Identical triplets, born against odds, are doing well eight weeks after they were born. Ffion, Madison, and Page Gilbert were conceived naturally from one egg.

Their parents, Karen and Ian, were offered a termination during the pregnancy due to a high risk to both mom and babies. However, they rejected the option.

The Gilberts discovered their triplet surprise at their eight-week ultrasound, when they learned there were three hearts beating instead of one. Karen recalled, "We were just very shocked. The lady doing the scan had to call somebody else into the room to check what she was seeing was right."

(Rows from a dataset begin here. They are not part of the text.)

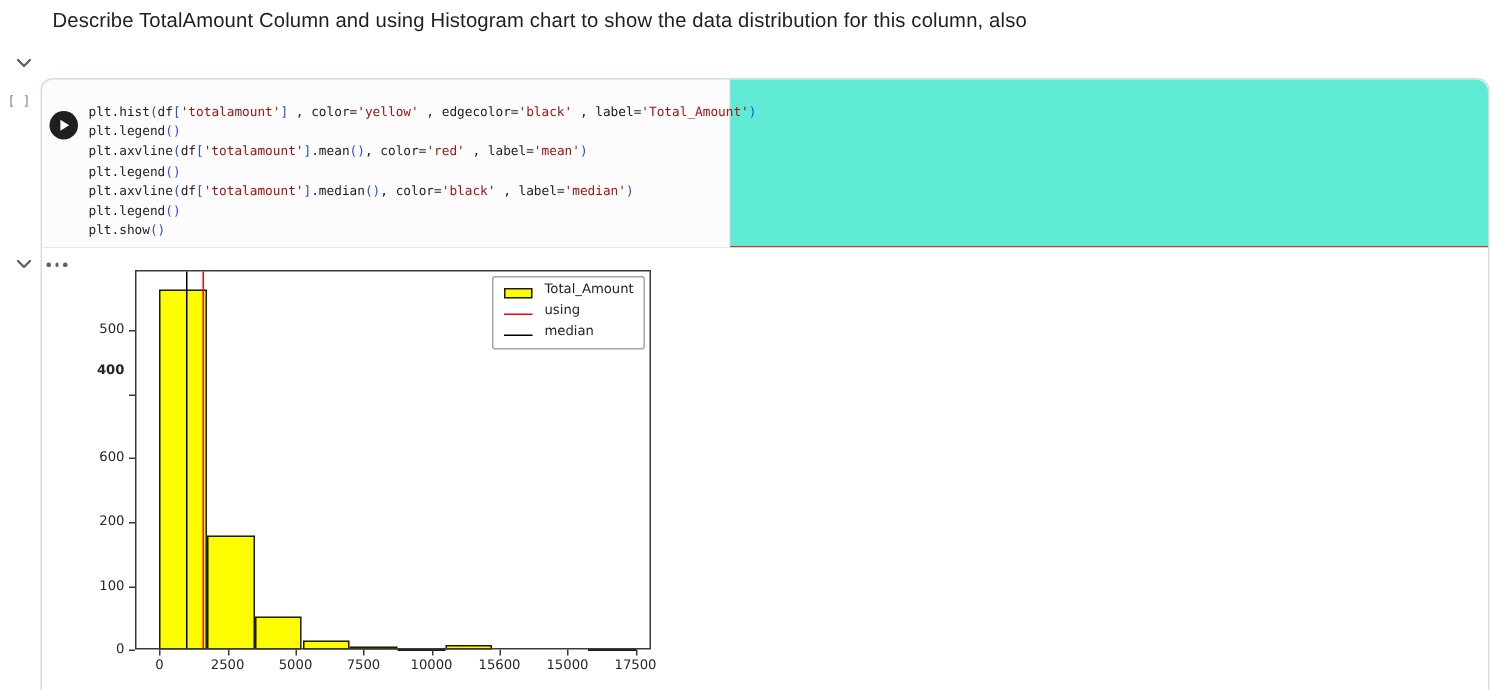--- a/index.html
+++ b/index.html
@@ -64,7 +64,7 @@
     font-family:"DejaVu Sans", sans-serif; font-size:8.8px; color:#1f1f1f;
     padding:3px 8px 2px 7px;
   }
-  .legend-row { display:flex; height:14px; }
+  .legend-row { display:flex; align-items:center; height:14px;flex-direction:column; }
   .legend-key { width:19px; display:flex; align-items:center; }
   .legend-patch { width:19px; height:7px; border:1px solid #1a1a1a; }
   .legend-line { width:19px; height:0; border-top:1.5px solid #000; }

The ultrasound technician was right. The couple already has a three-year-old daughter, Faye, and didn't expect to have more than one (at least at a time) more child. Doctors offered the couple the chance to either terminate the pregnancy or to try and reduce the number of babies.

However, the couple explained, "We just couldn't do it. The babies are ours." The girls were born safe on August 2 at 30 weeks. Ian Gilbert added that the pregnancy took a toll on his wife. He explained, "Because they are identical, they all share the same placenta and the same fluid. They all grew and fought so quickly it was practically ripping Karen's muscles apart."

Being pregnant with multiples carries several health risks, including the possibility of twin-to-twin transfusion symptom. The condition causes blood from one fetus to transfer to another. Thankfully, the identical triplets didn't have any issues. Karen was scanned every week to make sure her babies were growing well. She felt pain during her 30 week scan and went into labor early.

The triplets weighed less than six pounds each at birth and spent six weeks in the hospital. Ian recalled of the girls, "At first they didn't look real and you could pick them up with one hand. It was a bit of a shock." But the shock soon turned into joy and happiness, and at eight weeks old, the identical triplets are showing their own personalities.